Les scientifiques ont enfin compris ce qui rend les sangliers allemands radioactifs, et ce n’est pas seulement à cause de Tchernobyl
Après avoir intrigué les scientifiques pendant des décennies, les chercheurs ont finalement compris ce qui rend les sangliers de Bavière radioactifs, alors même que d’autres animaux présentent peu de signes de contamination.
Il s’avère que les animaux sont encore fortement contaminés par les retombées radioactives des armes nucléaires qui ont explosé il y a plus de 60 ans – et pas seulement par la catastrophe de Tchernobyl, comme on le pensait auparavant.
Et les sangliers sont probablement contaminés par certains de leurs aliments préférés : les truffes.
La Bavière, dans le sud-est de l’Allemagne, a été touchée par une contamination radioactive à la suite du Tchernobyl accident nucléaire en avril 1986, lorsqu’un réacteur a explosé en Ukraine et a rejeté des contaminants dans toute l’Union soviétique et en Europe.
Certaines matières radioactives peuvent persister très longtemps dans l’environnement. Le césium 137 – qui est associé aux réacteurs nucléaires comme celui de Tchernobyl – met environ 30 ans pour que ses niveaux soient réduits de moitié (ce que l’on appelle sa demi-vie). En comparaison, le césium 135, associé aux explosions d’armes nucléaires, a une demi-vie de 2,3 millions d’années.
Les sangliers de Bavière présentent toujours des niveaux de radioactivité élevés depuis la catastrophe de Tchernobyl, même si les contaminants dans d’autres espèces forestières ont diminué. On a longtemps émis l’hypothèse que Tchernobyl était la source de la radioactivité des sangliers, mais quelque chose ne correspondait pas. Le césium 137 ayant une demi-vie de 30 ans, la radioactivité des sangliers devrait diminuer, mais ce n’est pas le cas.
C’est ce qu’on appelle le « paradoxe du sanglier ».
Mais maintenant, dans une nouvelle étude publiée dans la revue Sciences et technologies environnementales Le 30 août, des scientifiques ont découvert que les retombées des essais d’armes nucléaires pendant la guerre froide étaient à l’origine du paradoxe du sanglier, les matières radioactives provenant à la fois de Tchernobyl et des essais d’armes nucléaires s’accumulant dans les champignons, tels que les truffes de cerf, que les sangliers consomment.
Les chercheurs ont analysé la viande de 48 verrats dans 11 districts bavarois entre 2019 et 2021. Ils ont utilisé le rapport entre le césium 135 et le césium 137 dans les échantillons pour en déterminer la source.

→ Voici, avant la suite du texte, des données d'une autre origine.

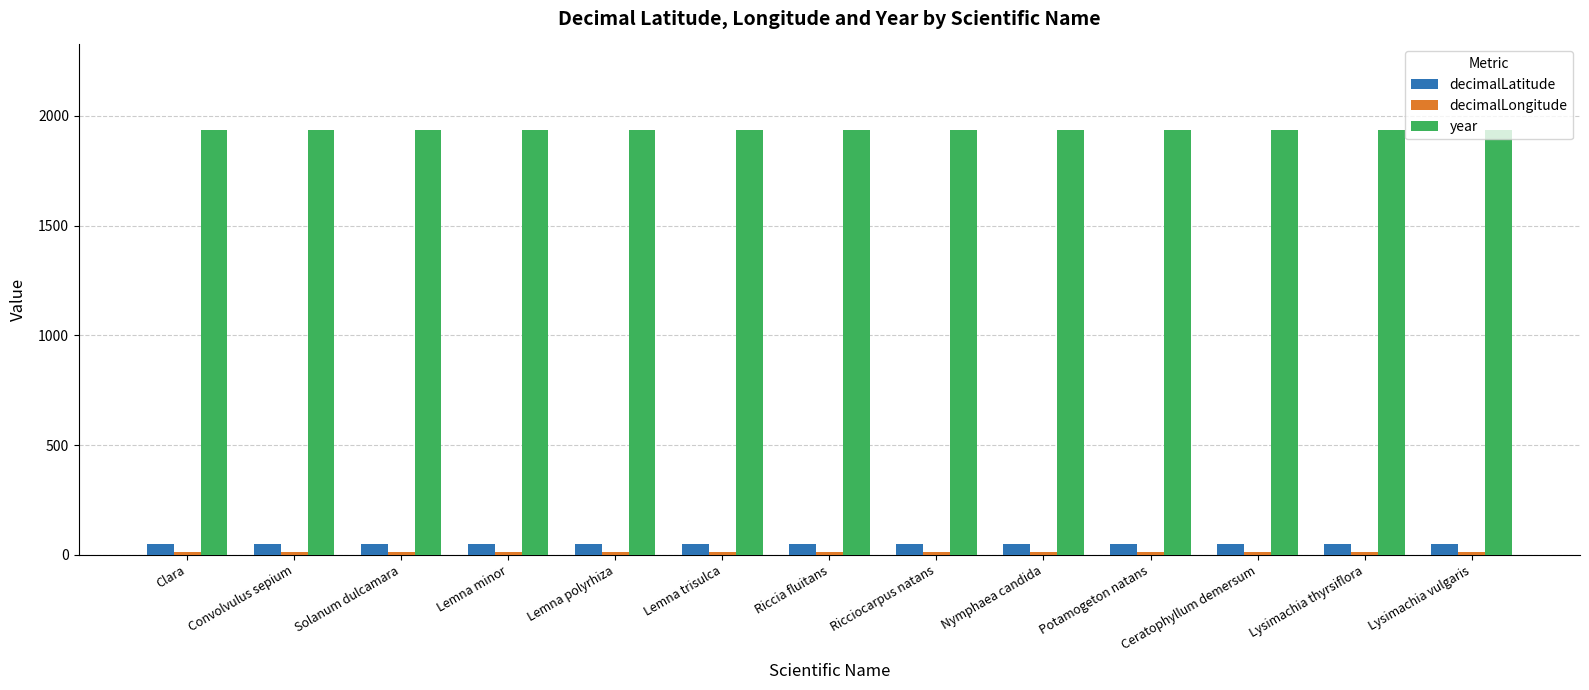

What is the average value of the year series?

1938.0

Les rapports spécifiques entre ces deux isotopes sont spécifiques à chaque source de rayonnement, formant une empreinte digitale unique que les chercheurs peuvent utiliser en analyse : un rapport élevé entre le césium 135 et le césium 137 indique des explosions d’armes nucléaires, tandis qu’un faible rapport suggère des réacteurs nucléaires.

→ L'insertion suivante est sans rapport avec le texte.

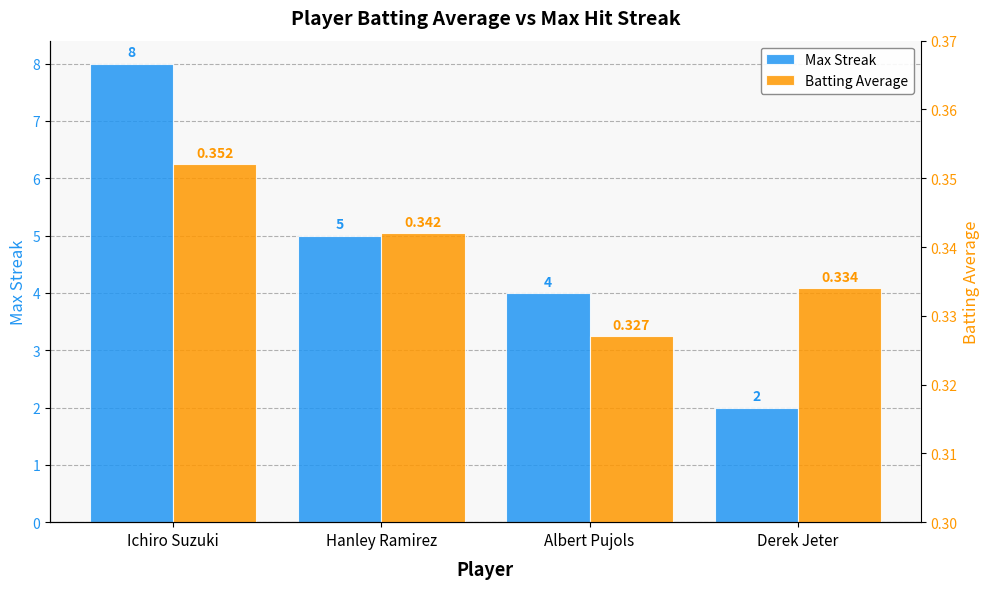

Is the value of Batting Average at Derek Jeter greater than the value of Max Streak at Ichiro Suzuki?

No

Ils ont comparé l’empreinte isotopique des échantillons de viande de sanglier avec des échantillons de sol de Fukushima et de Tchernobyl, ainsi qu’avec des tissus pulmonaires humains historiques collectés en Autriche. Le tissu pulmonaire a été traité dans les années 1960 et a révélé des traces de l’empreinte isotopique laissée par les essais d’armes nucléaires pendant la guerre froide. Même si aucune arme nucléaire n’a explosé à proximité du site d’étude, les retombées des essais se sont propagées dans l’atmosphère à l’échelle mondiale.
Les résultats ont montré que 88 % des échantillons prélevés dépassaient la limite allemande pour le césium radioactif. Entre 10 et 68 % des contaminations provenaient d’essais d’armes nucléaires. Les contaminants issus des essais d’armes et de la catastrophe de Tchernobyl se sont infiltrés profondément dans la terre et ont été absorbés par les truffes souterraines, expliquant le paradoxe du sanglier.
Comprendre la persistance écologique de la contamination radioactive est un problème scientifique urgent depuis le lancement des premières bombes atomiques en 1945 sur le Japon. Les craintes concernant la sécurité alimentaire suite à des frappes nucléaires ou à des catastrophes dans des centrales nucléaires ne sont toujours pas bien comprises dans les contextes régionaux spécifiques.
« Cette étude montre que les décisions stratégiques visant à effectuer des essais nucléaires atmosphériques il y a 60 à 80 ans ont encore aujourd’hui un impact sur les environnements naturels éloignés, la faune et une source de nourriture humaine », écrivent les auteurs.